SÉNATEUR socialiste de l’Essonne, rapporteur du budget de la recherche, Michel Berson est l’auteur du rapport « Réussir le cluster de Paris-Saclay » publié en mai 2016.
LE FIGARO.- Les attitudes de refus des écoles d’ingénieurs et le cavalier seul de l’université Paris-Sud ne signifient-ils pas la faillite de Paris-Saclay ? Michel BERSON.- C’est un immense gâchis. Un gâchis profondément regrettable, parce que ce territoire regroupe ce qui se fait de mieux en France, voire en Europe, en matière de recherche et de coopération scientifique. Tous les atouts sont là pour créer une très grande université de recherche performante et conforme aux standards internationaux. C’était le projet initial. Nous n’y sommes pas. Nous sommes aujourd’hui dans une situation de blocage. De dix-huit acteurs, on est passé à sept, puisque l’École polytechnique était opposée au projet. Maintenant c’est Centrale Supélec qui n’en veut plus.
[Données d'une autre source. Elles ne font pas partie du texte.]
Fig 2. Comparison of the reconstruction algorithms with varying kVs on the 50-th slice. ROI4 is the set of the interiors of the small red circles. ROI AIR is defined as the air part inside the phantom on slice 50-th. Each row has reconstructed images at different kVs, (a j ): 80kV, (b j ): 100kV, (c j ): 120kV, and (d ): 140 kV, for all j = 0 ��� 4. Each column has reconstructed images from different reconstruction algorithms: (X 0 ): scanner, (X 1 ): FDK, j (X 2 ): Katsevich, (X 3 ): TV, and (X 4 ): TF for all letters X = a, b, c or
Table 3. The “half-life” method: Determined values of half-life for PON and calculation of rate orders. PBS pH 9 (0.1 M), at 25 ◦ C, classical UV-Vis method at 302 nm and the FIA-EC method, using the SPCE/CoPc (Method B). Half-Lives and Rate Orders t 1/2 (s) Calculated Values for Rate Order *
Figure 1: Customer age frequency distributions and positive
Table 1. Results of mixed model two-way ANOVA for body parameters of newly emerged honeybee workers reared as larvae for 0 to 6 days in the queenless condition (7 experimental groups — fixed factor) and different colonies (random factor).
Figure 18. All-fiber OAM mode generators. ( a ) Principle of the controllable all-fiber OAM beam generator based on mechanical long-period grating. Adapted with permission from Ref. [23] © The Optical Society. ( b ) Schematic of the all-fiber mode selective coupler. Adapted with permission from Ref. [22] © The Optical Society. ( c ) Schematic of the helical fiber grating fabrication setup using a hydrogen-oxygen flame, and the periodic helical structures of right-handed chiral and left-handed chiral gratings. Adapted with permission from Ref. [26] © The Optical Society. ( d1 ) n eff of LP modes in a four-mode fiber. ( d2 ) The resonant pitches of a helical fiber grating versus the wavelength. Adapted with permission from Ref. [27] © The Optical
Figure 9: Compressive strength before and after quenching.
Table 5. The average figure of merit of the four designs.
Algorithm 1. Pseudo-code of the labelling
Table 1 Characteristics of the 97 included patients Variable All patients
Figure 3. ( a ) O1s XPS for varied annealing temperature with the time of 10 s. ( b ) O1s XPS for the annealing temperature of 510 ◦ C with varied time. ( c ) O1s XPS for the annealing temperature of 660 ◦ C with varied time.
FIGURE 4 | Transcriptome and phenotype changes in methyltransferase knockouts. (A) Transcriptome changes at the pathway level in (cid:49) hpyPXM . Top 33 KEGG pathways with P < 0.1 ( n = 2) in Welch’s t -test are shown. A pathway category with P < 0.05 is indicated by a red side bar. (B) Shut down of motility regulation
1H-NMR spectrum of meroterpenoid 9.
Pour que la copie ne soit pas rendue blanche, la présidente de Paris-Sud propose désormais une troisième solution. Elle seule, avec les organismes de recherche nationaux. Avec ce petit noyau, on peut, je l’espère, aboutir à un nouveau départ. Mais la période électorale n’est pas propice. Rien ne sera décidé avant juin ou juillet.
Quels sont les responsables de ce « quasi-échec » ? L’État est le premier responsable, car il n’est pas capable de parler d’une seule voix. Nous n’avons pas un ministère de la Recherche mais plusieurs. Sur le plateau, sept tutelles différentes interviennent ! Le ministère de la Défense soutient l’École polytechnique qui lui est rattachée, le ministère de l’Agriculture défend AgroParisTech, le ministère de l’Industrie défend l’Inria, le ministère de l’Économie, l’Institut Mines-Télécom et celui de l’Enseignement supérieur, les universités… Les 60 millions d’euros soudainement accordés à Polytechnique la veille de Noël 2015 par le ministère de la Défense ont été ainsi perçus comme une provocation par les autres. Il y avait pourtant moyen d’inciter écoles et universités à travailler ensemble ! Quant à ces dernières, on leur demande de se mettre d’accord et de construire une « université cible », mais elles en sont incapables à cause du poids de l’histoire, de ce système qui oppose universités et grandes écoles, lequel est unique au monde et d’un autre temps. C’est parfaitement absurde d’opposer les uns aux autres. Elles ont tout à gagner à mutualiser pour se développer.
Qu’attendez-vous du prochain gouvernement ? Il faut absolument que le futur premier ministre s’empare de ce dossier et que toutes les décisions soient décidées en interministériel. Sinon, il ne se passera rien. Cette question pourtant fondamentale de la recherche n’a quasiment pas été abordée pendant cette campagne électorale. Je le regrette. J’ai parlé de Saclay à l’entourage d’Emmanuel Macron, notamment avec Jean PisaniFerry. Il faut absolument un exemple de rapprochement qui réussisse en France. Emmanuel Macron se dit prêt à booster les crédits de l’enseignement supérieur et de la recherche. Nous verrons.